Remote learning has not led to better sleep for students, researchers say

BURNABY, British Columbia — The average high school or college student usually has a fairly packed schedule. Between commuting to class, sitting in class, after school activities, and some semblance of a social life, there isn’t much time for sleep. One would think that the transition to remote learning would provide students with some much needed extra sleep, but researchers from Simon Fraser University report students taking their classes online now aren’t catching up on sleep. Instead, that extra time is being spent burning the midnight oil.

To reach these conclusions, study authors compared collected sleep habit data from 80 local students enrolled in a 2020 summer session course at SFU with similar information collected among 450 students enrolled in the same course in earlier years.

“There is a widespread belief among sleep researchers that many people, especially young adults, regularly obtain insufficient sleep due to work, school, and social activities,” says study co-leader and psychology professor Ralph Mistlberger in a university release. “The move toward remote work and school during COVID-19 has provided a novel opportunity to test this belief.”

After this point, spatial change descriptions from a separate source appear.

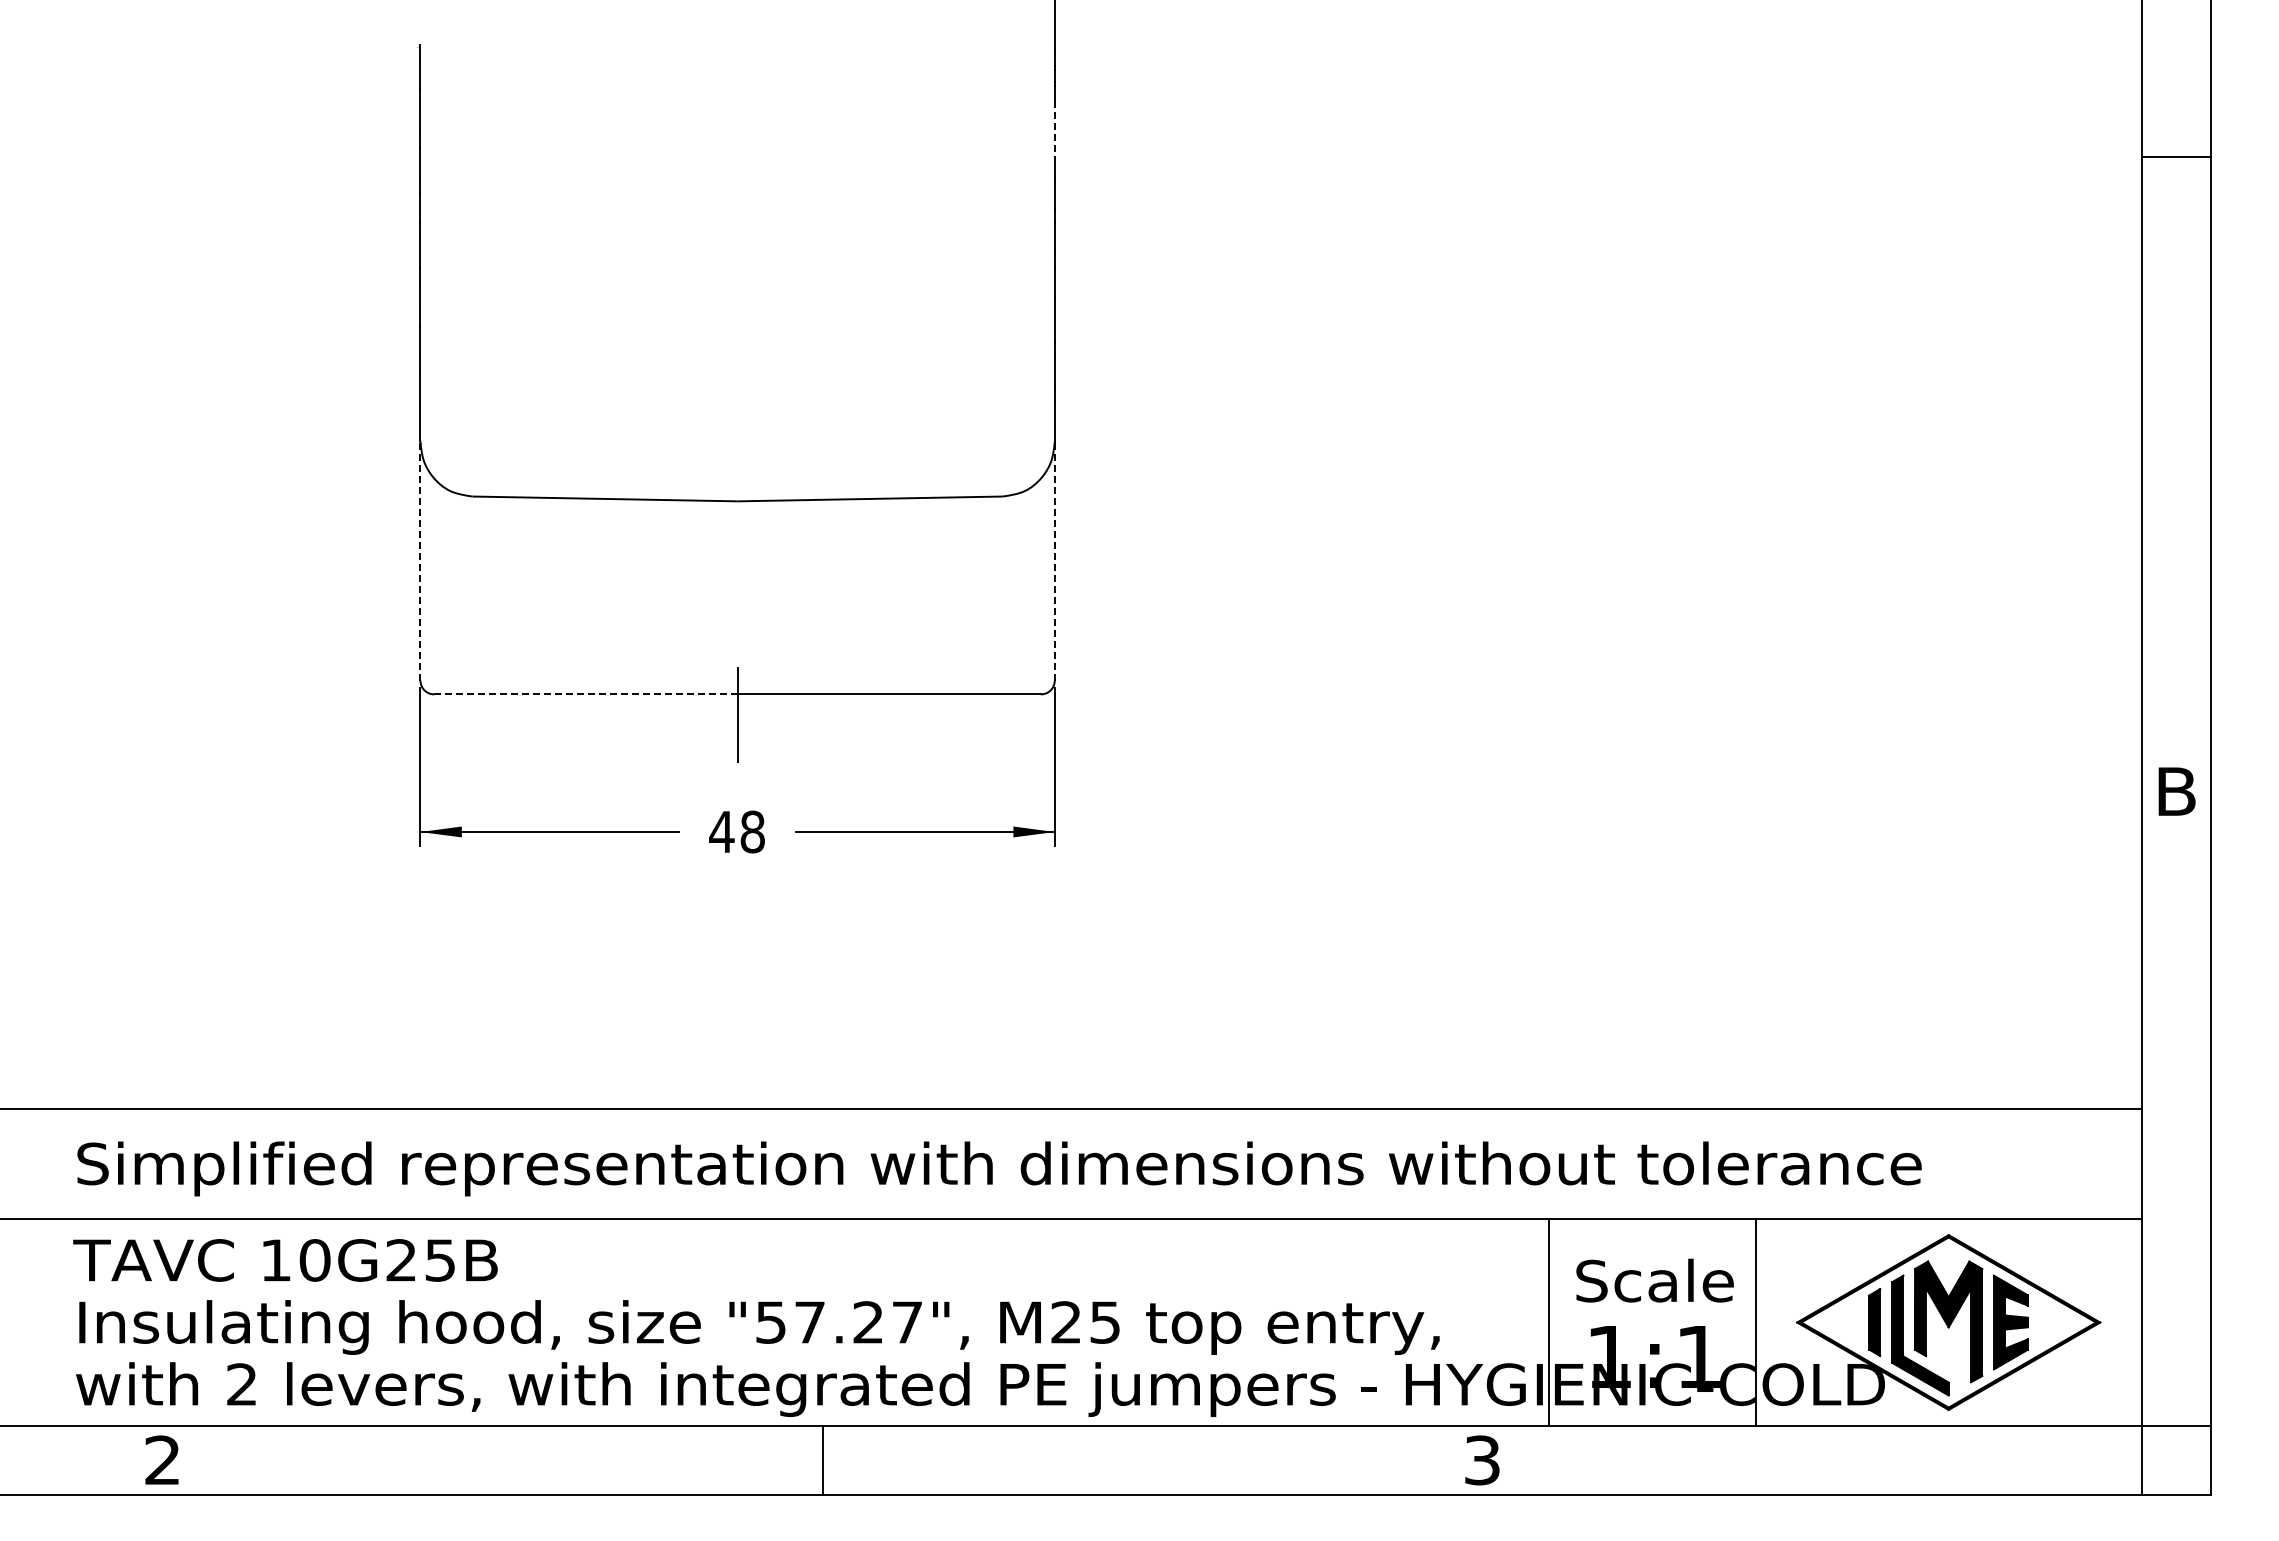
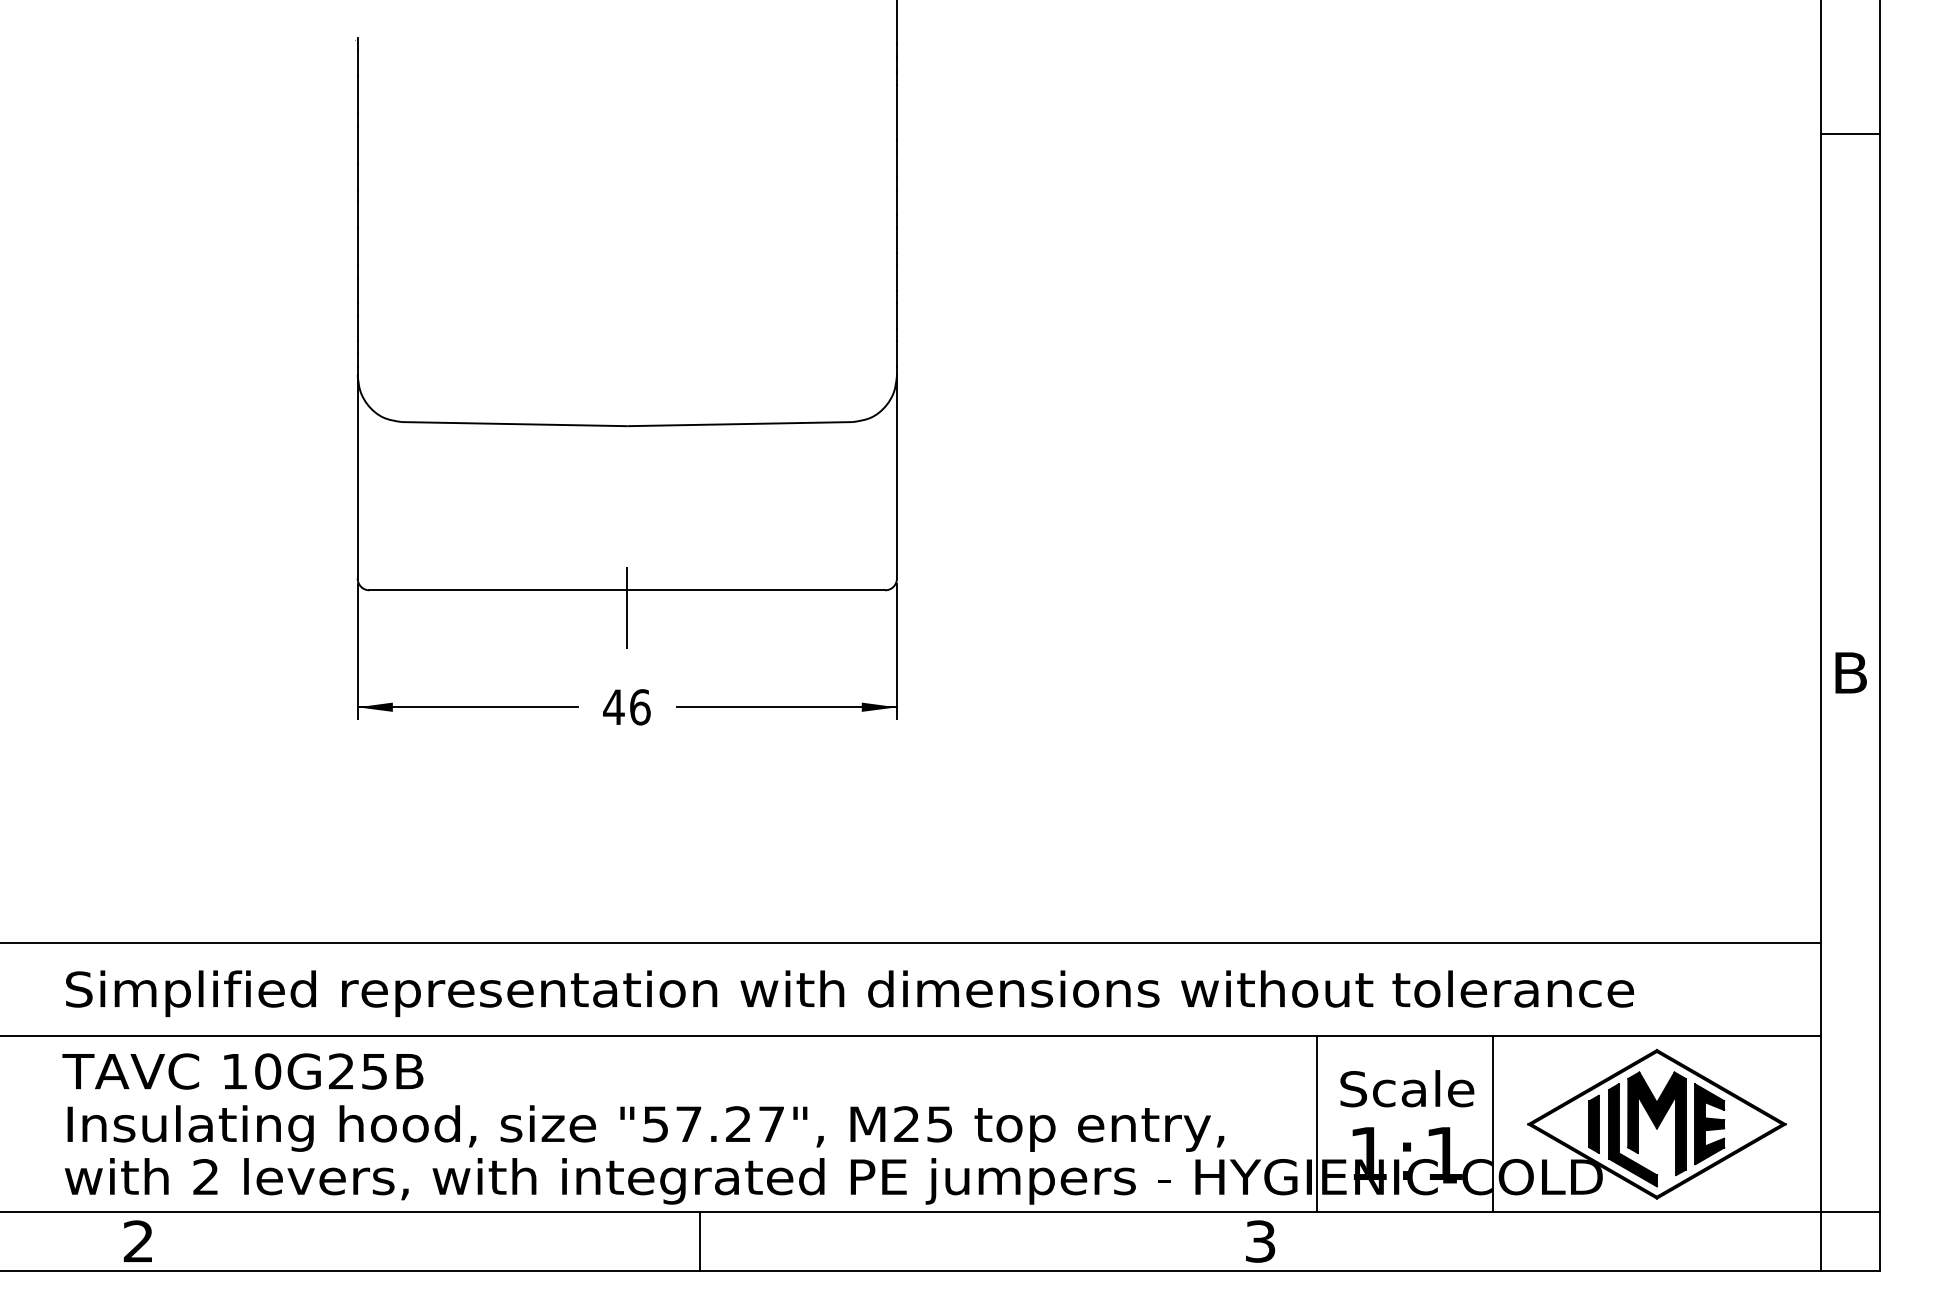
line: (1054, 132) -> (896, 112), dashed -> solid
line: (1054, 560) -> (896, 476), dashed -> solid
line: (420, 561) -> (357, 477), dashed -> solid
line: (585, 694) -> (497, 590), dashed -> solid
text: (752, 831) -> (639, 706), 48 -> 46

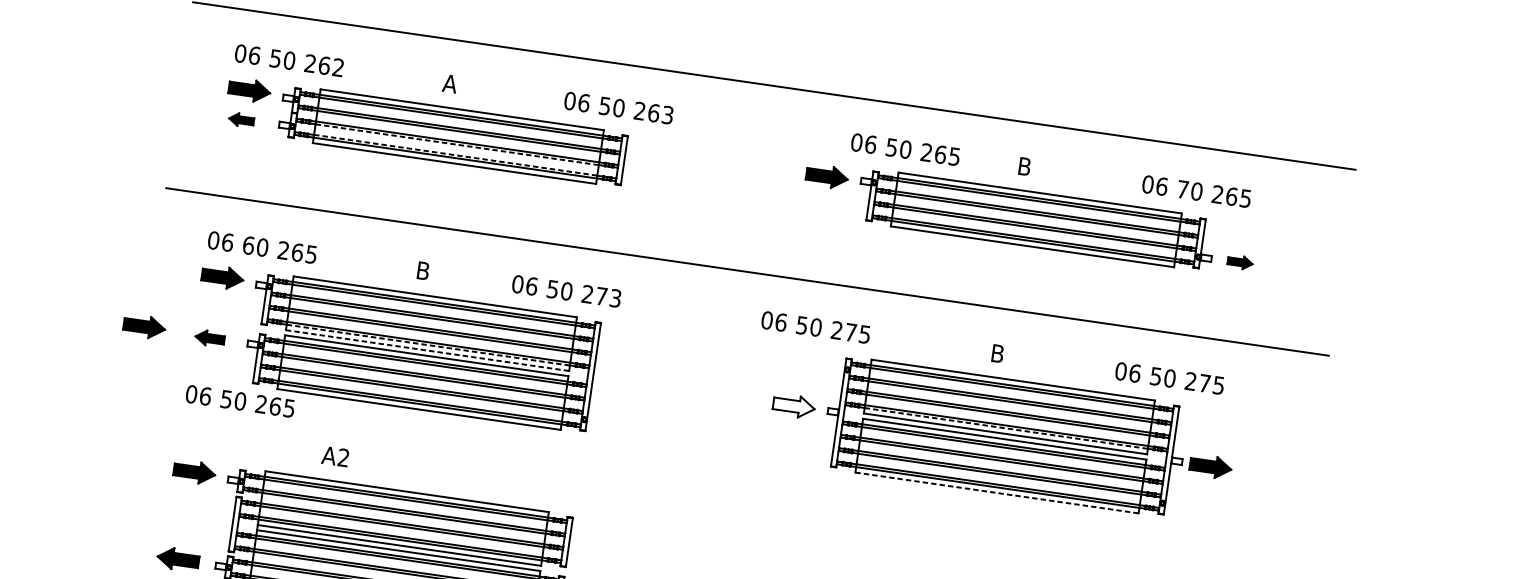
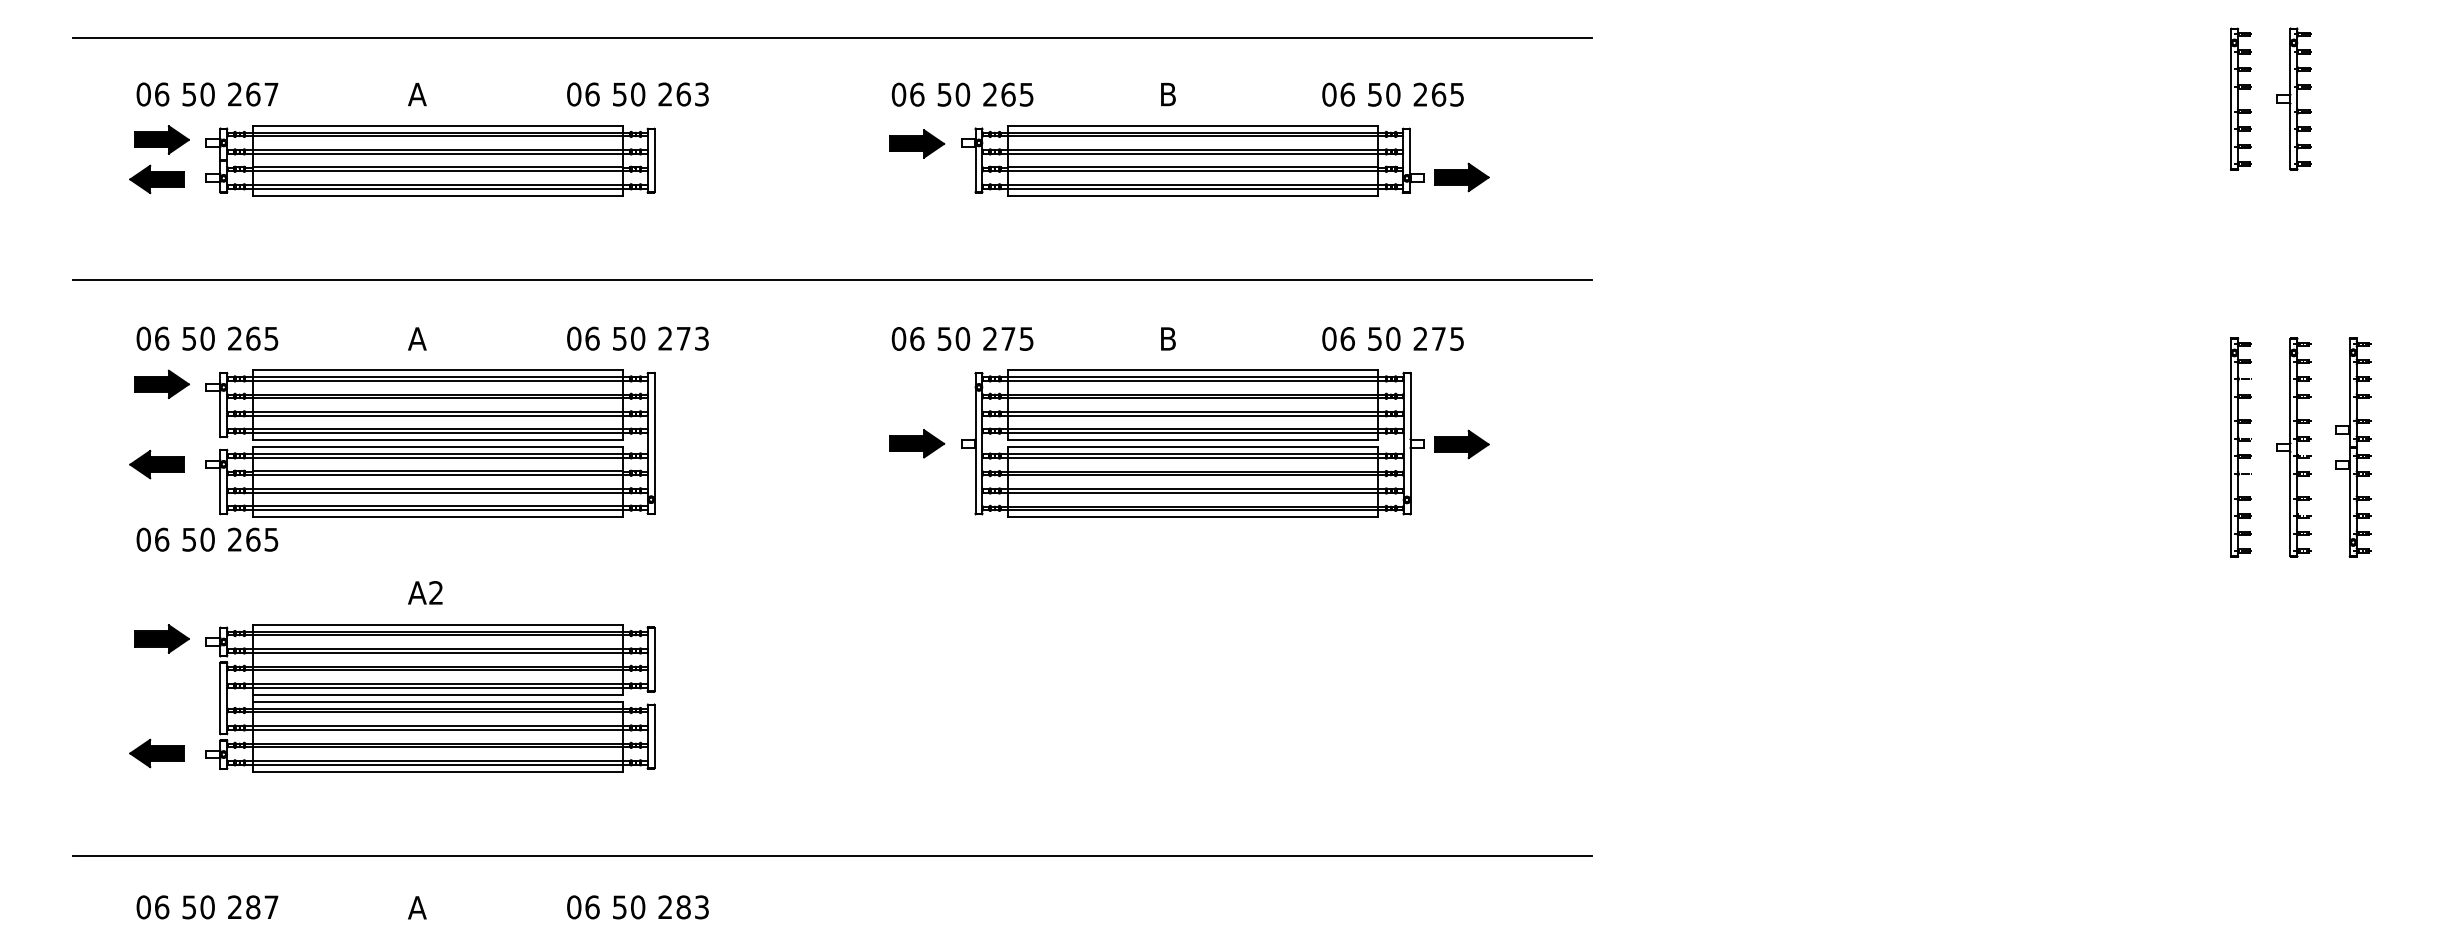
text: (338, 67) -> (271, 94), 262 -> 267
part: (241, 120) -> (156, 179), size x1.67
line: (457, 145) -> (438, 171), dashed -> solid
text: (905, 149) -> (962, 94), moved
line: (456, 155) -> (438, 184), dashed -> solid
text: (1182, 189) -> (1374, 94), 70 -> 50
text: (248, 245) -> (189, 338), 60 -> 50
part: (1239, 262) -> (1461, 177), size x1.67
text: (423, 270) -> (417, 338), B -> A
text: (566, 291) -> (637, 338), moved
part: (144, 326) -> (70, 461), removed
text: (815, 327) -> (962, 338), moved
part: (209, 338) -> (156, 464), size x1.43
line: (428, 345) -> (438, 433), dashed -> solid
line: (428, 350) -> (438, 440), dashed -> solid
fill: (794, 406) -> (917, 443), added
line: (1006, 428) -> (1193, 433), dashed -> solid
text: (335, 456) -> (425, 592), moved
line: (997, 493) -> (1193, 517), dashed -> solid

Each participant kept a sleep diary for two to eight weeks and also filled out various surveys and written reports. Some participants even agreed to wear a sleep tracker.

Night owls handle remote learning better?

All that investigating revealed that students learning remotely during the pandemic tended to go to bed a half hour later than earlier semesters. Sleep was also overall less efficient during remote learning, with students sleeping more during the day and staying awake at night. Importantly, despite not having to commute to any morning classes and having 44 percent fewer work days than a normal semester, students still didn’t report sleeping more than usual.

“One very consistent finding is a collective delay of sleep timing – people go to bed and wake up later,” says Mistlberger. “Not surprisingly, there is also a marked reduction in natural light exposure, especially early in the day. The lack of change in sleep duration was a bit of a surprise, as it goes against the assumption that young adults would sleep more if they had the time.”

Generally, night owls appear to have adapted more easily to remote learning. This group tends to enjoy sleeping in more, while early birds were “more likely to report a negative response to sleeping later than usual.”

“My advice for students and anybody working from home is to try to get outside and be active early in the day because the morning light helps stabilize your circadian sleep-wake cycle – this should improve your sleep, and allow you to feel more rested and energized during the day,” Mistlberger concludes.

The study appears in the journal PLOS ONE.